In March, the UN Human Rights Council released a statement urging the "prompt, transparent, and independent" investigation into Ahmed's death, the "overhaul" of the DSA, the release of all detained under the law, and an investigation into allegations of ill-treatment of other detainees, including Kishore.
The office of the High Commissioner for Human Rights reported that allegations of torture and ill-treatment by the RAB were a "long-standing concern."
The report also said that 10 Rohingya refugees were victims of extrajudicial killings, adding that the community saw a "disproportionate percentage of reported crossfire killings".

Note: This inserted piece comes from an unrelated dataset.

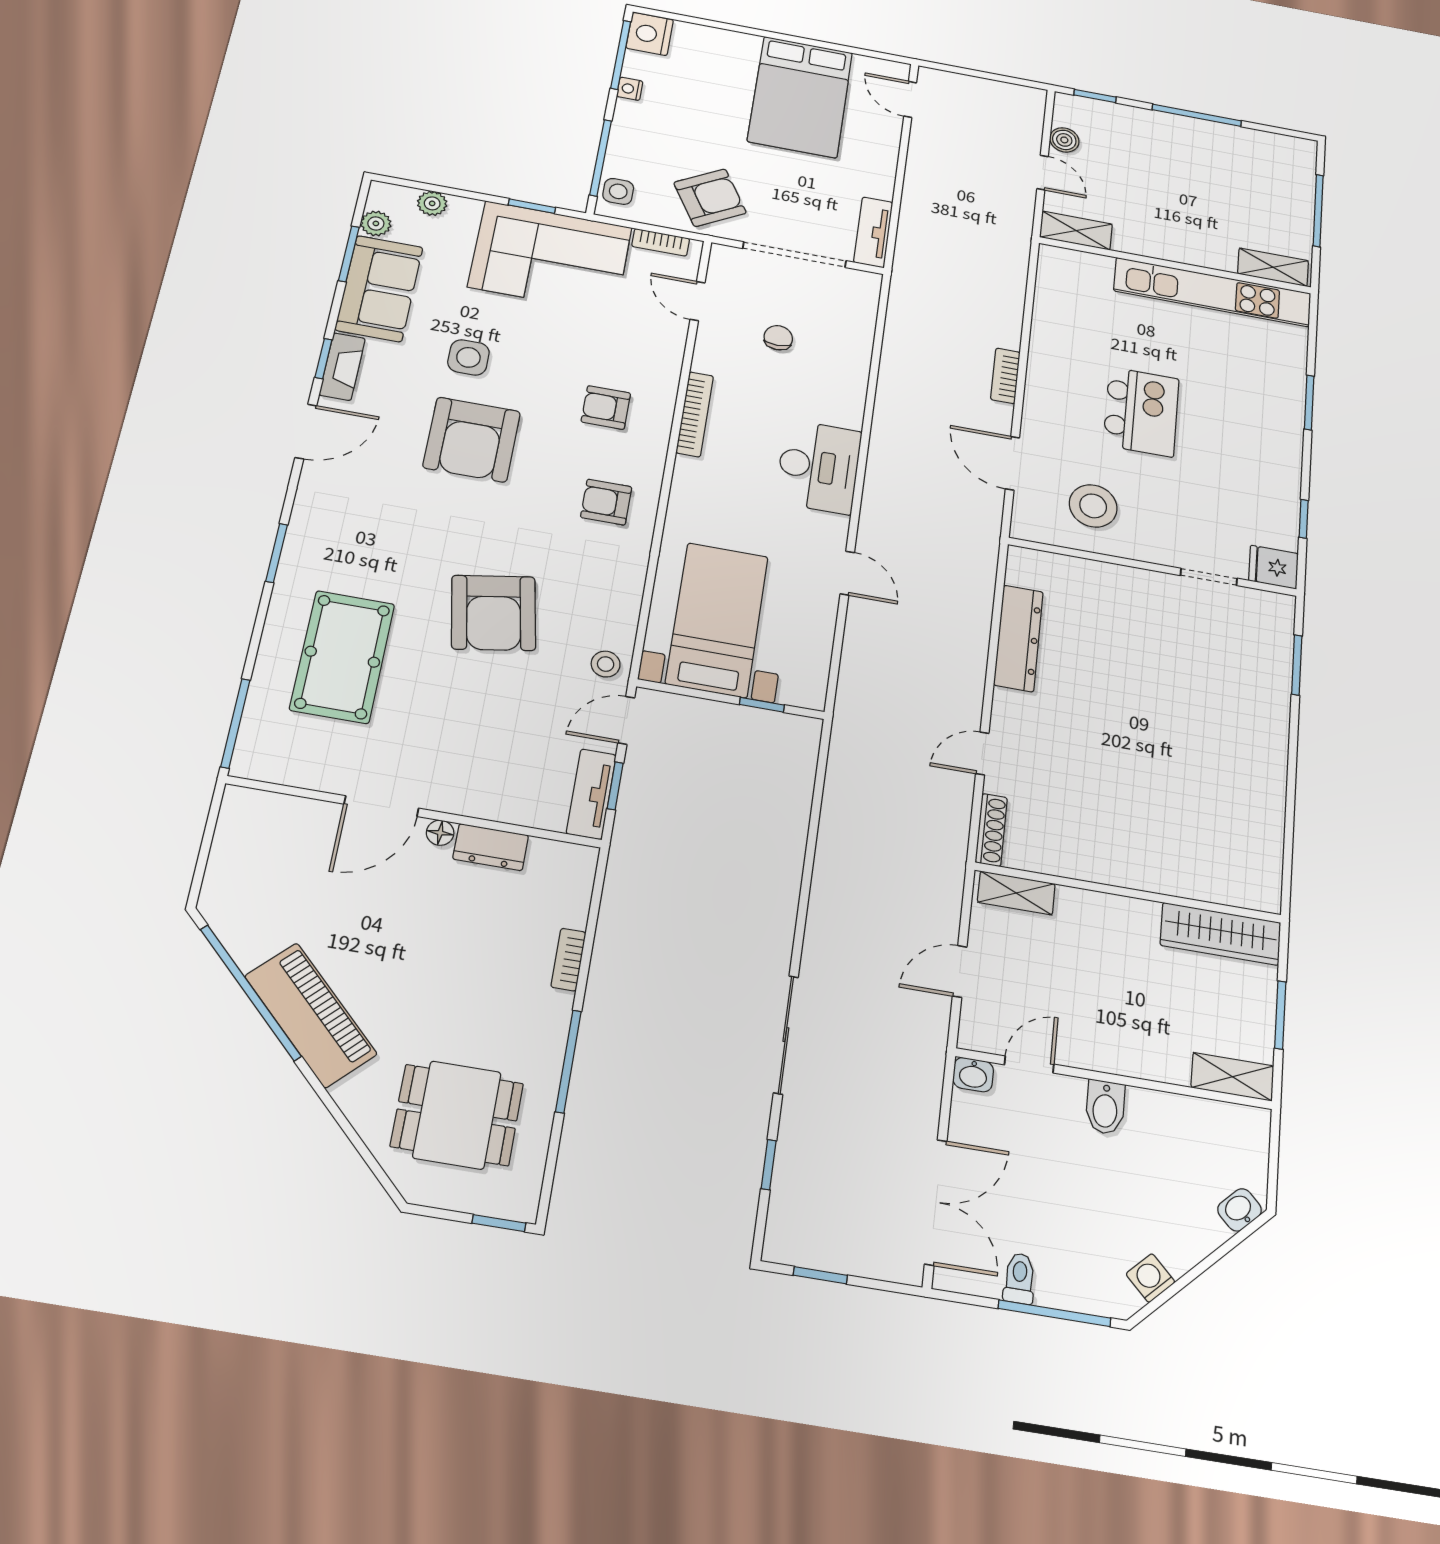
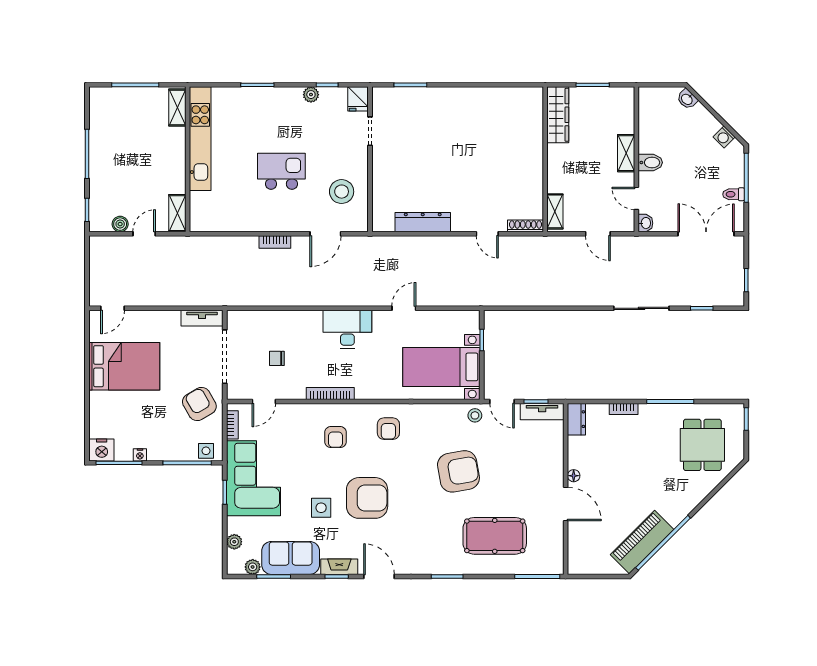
plant: (1286, 488) -> (311, 95), added
dresser: (491, 847) -> (576, 419), moved
piano: (311, 1015) -> (642, 542), moved
shelving: (1233, 1077) -> (626, 153), moved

"In all these cases, the media reported security forces conducted raids to find the alleged criminals. After speaking with family members of the deceased, Amnesty International reported several of those killed were picked up from their homes by police and later found dead," it added.
The report also mentioned the arrest of actor Shamsunnahar Smriti, popularly known as Pori Moni, following an attempted rape and murder case filed by her against a powerful businessman.